Task prompt - Please write out exactly the lines from the opening of the listing through the line that holds "Figure A2. Same", including both, and nothing else; no pictures.

Records to use -
---------------
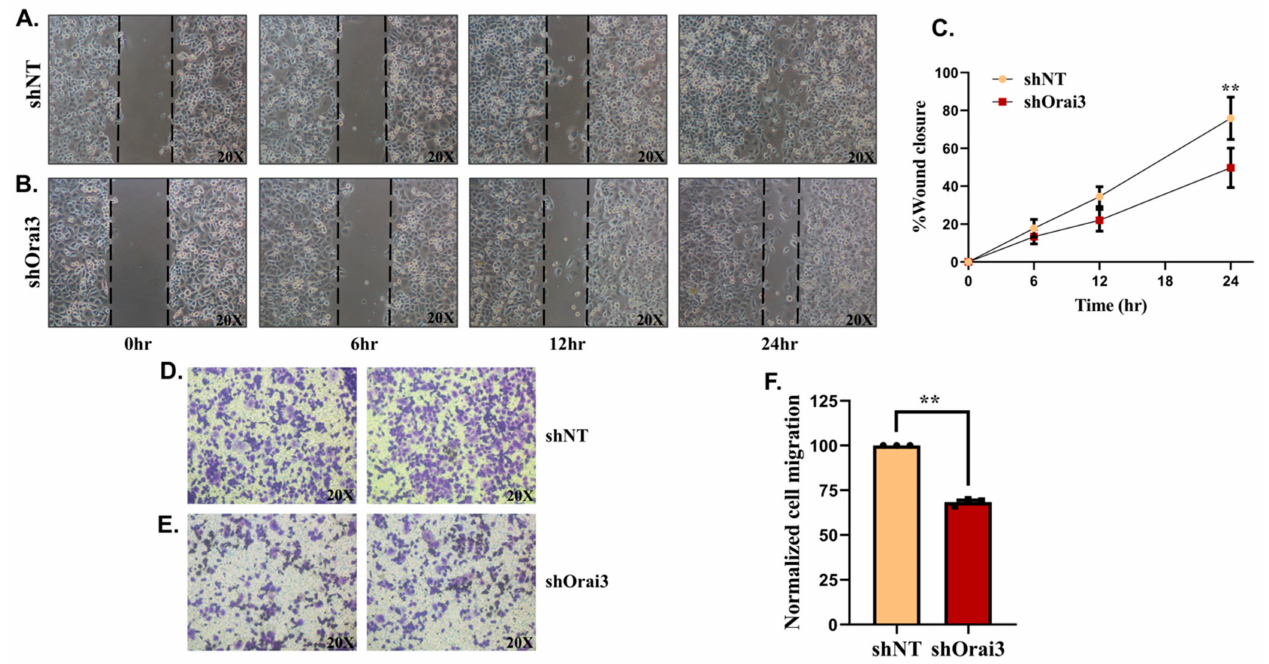
Figure 7. Orai3 controls migration of Panc1 cells. Scratch wound healing ( A – C ) and transwell migration assays ( D – F ) were performed for evaluating the role of Orai3 in regulating Panc1 migration. ( A ) Representative wound healing images at 0, 6, 12 and 24 h time points in the case of shNT Panc1 stable cells. ( B ) Representative wound healing images at 0, 6, 12 and 24 h time point in case of shOrai3 Panc1 stable cells. ( C ) Quantitative analysis of %wound healing over the period of 24 h in shNT and shOrai3 Panc1 stable cells from 4 independent experiments. ( D ) Representative micrographs of crystal violet stained transwell migrated shNT Panc1 stable cell line. ( E ) Representative micrographs of crystal violet stained transwell migrated shOrai3 Panc1 stable cells. ( F ) Quantitative analysis of number of migrated cells in the transwell migration assay from three independent experiments. Data presented as mean ± S.E.M. Unpaired Student’s t -test was performed for statistical analysis. p -value < 0.05 was considered as significant and p -value < 0.01 is denoted as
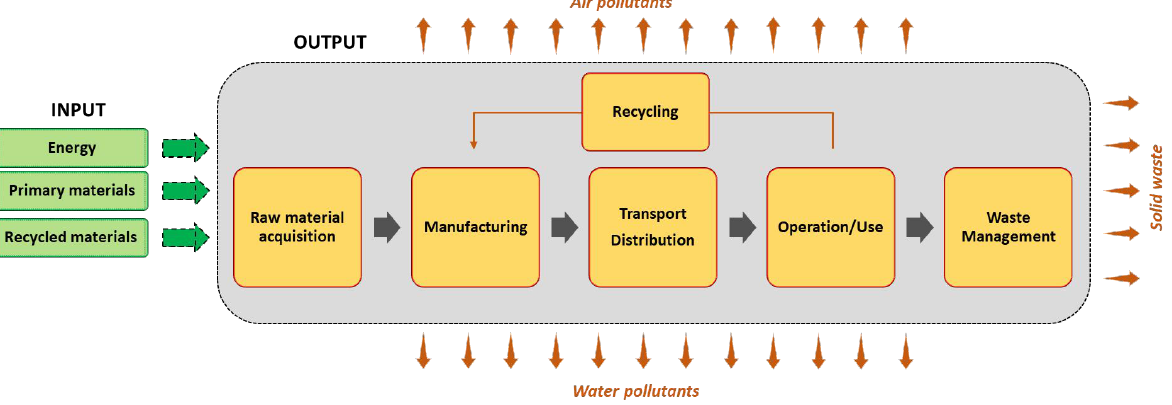
Figure 3. Flowchart of the generalized LCA method.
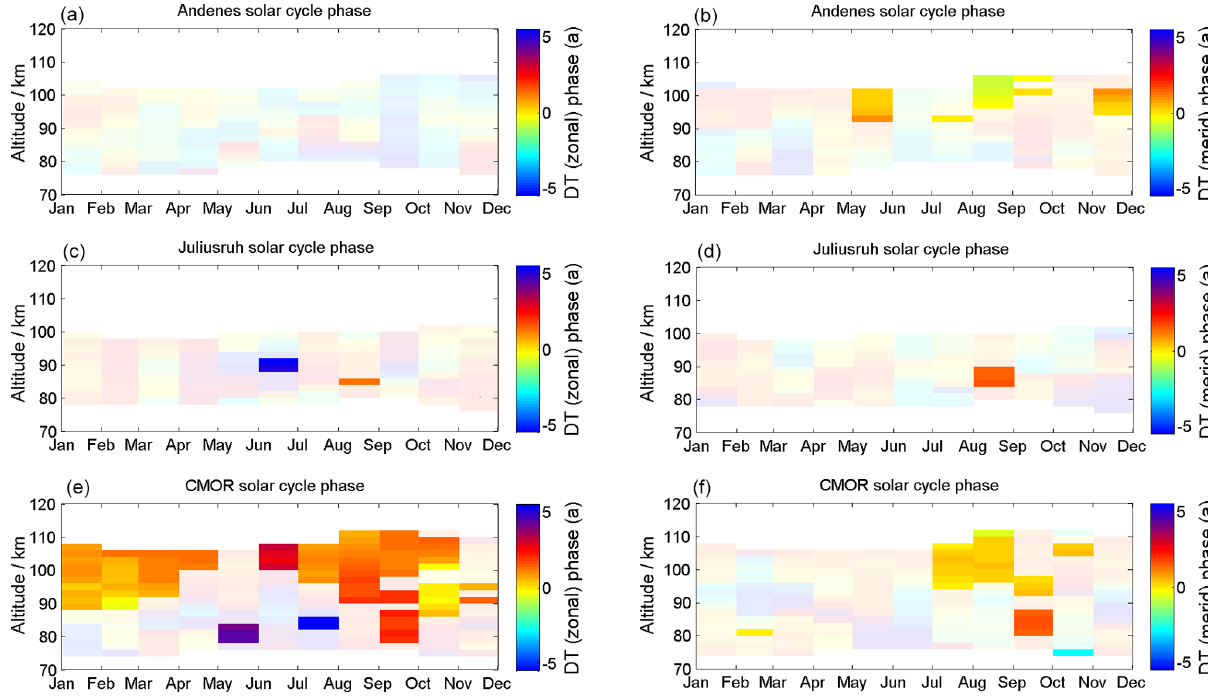
Figure A2. Same as Fig. A1 but for the diurnal component.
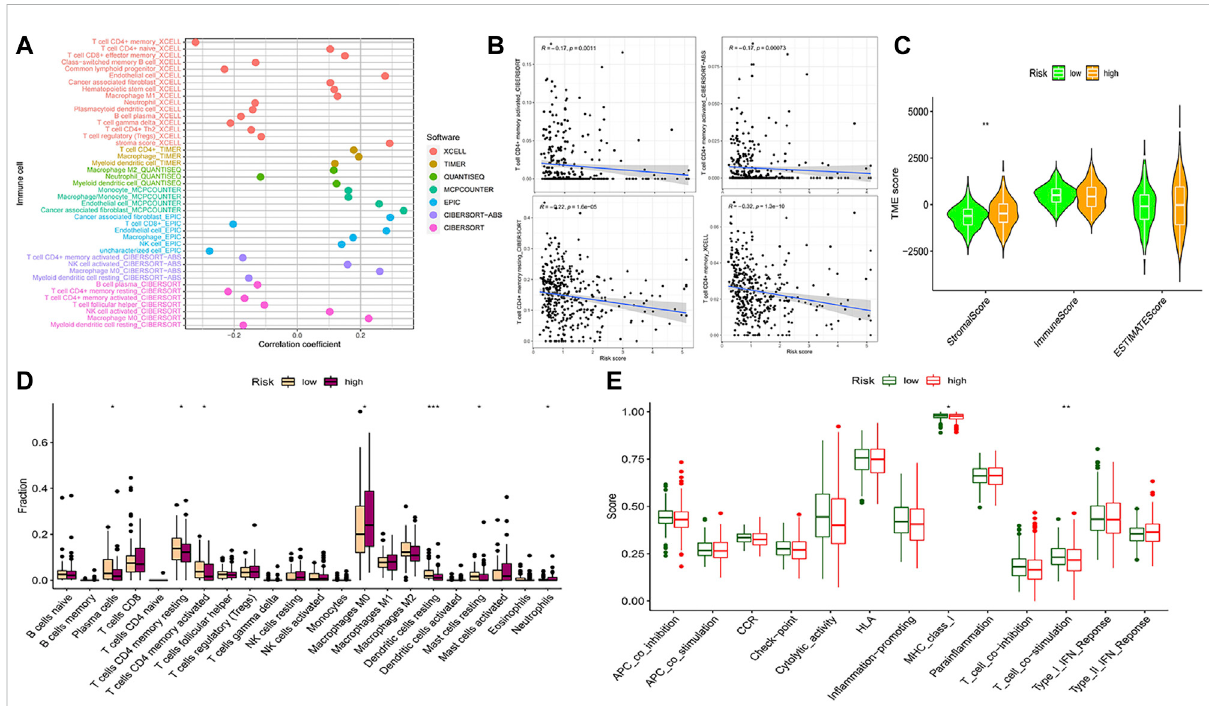
FIGURE 7 Analysis of immune cell in fi ltration and immune cell-related functions. (A) Bubble plot of immune cell in fi ltration related to the risk model was obtained by different software analyses. (B) Scatter plots of the correlation betweenthe hub gene and CD4 + MTC in fi ltration. (C) Violin plot of tumor microenvironment score (** p < 0.001). (D) Differential analysis of immune cell in fi ltration in the prognostic model (* p < 0.05, ** p < 0.01, and*** p < 0.001). (E) Differential analysis of immune cell-related functions in the prognostic model (** p <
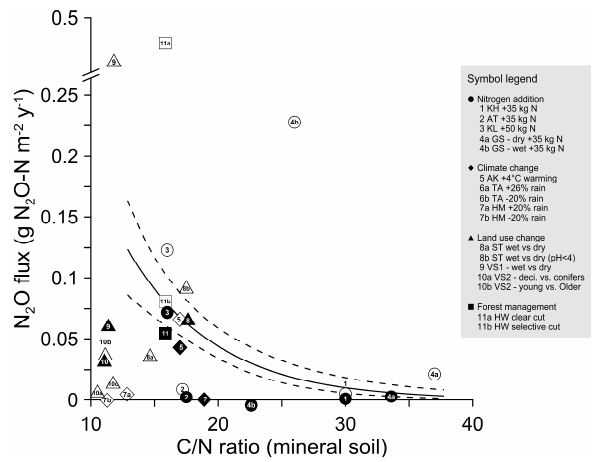
Fig. 4. N 2 O emission versus mineral soil C/N ratio (0–20cm) for control (filled symbols) and treatments (open symbols). Numbers in the symbols refer to sites and letters to treatments within site. Lines show the relationship (and its 95% confidence interval) found by Pi- legaard et al. (2006). The types of forest change treatments are rep- resented by different symbol shapes (circle: N addition; diamond: climate change; triangle: land-use change; square: forest manage- ment).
---------------
Output for this task -
Figure 7. Orai3 controls migration of Panc1 cells. Scratch wound healing ( A – C ) and transwell migration assays ( D – F ) were performed for evaluating the role of Orai3 in regulating Panc1 migration. ( A ) Representative wound healing images at 0, 6, 12 and 24 h time points in the case of shNT Panc1 stable cells. ( B ) Representative wound healing images at 0, 6, 12 and 24 h time point in case of shOrai3 Panc1 stable cells. ( C ) Quantitative analysis of %wound healing over the period of 24 h in shNT and shOrai3 Panc1 stable cells from 4 independent experiments. ( D ) Representative micrographs of crystal violet stained transwell migrated shNT Panc1 stable cell line. ( E ) Representative micrographs of crystal violet stained transwell migrated shOrai3 Panc1 stable cells. ( F ) Quantitative analysis of number of migrated cells in the transwell migration assay from three independent experiments. Data presented as mean ± S.E.M. Unpaired Student’s t -test was performed for statistical analysis. p -value < 0.05 was considered as significant and p -value < 0.01 is denoted as
Figure 3. Flowchart of the generalized LCA method.
Figure A2. Same as Fig. A1 but for the diurnal component.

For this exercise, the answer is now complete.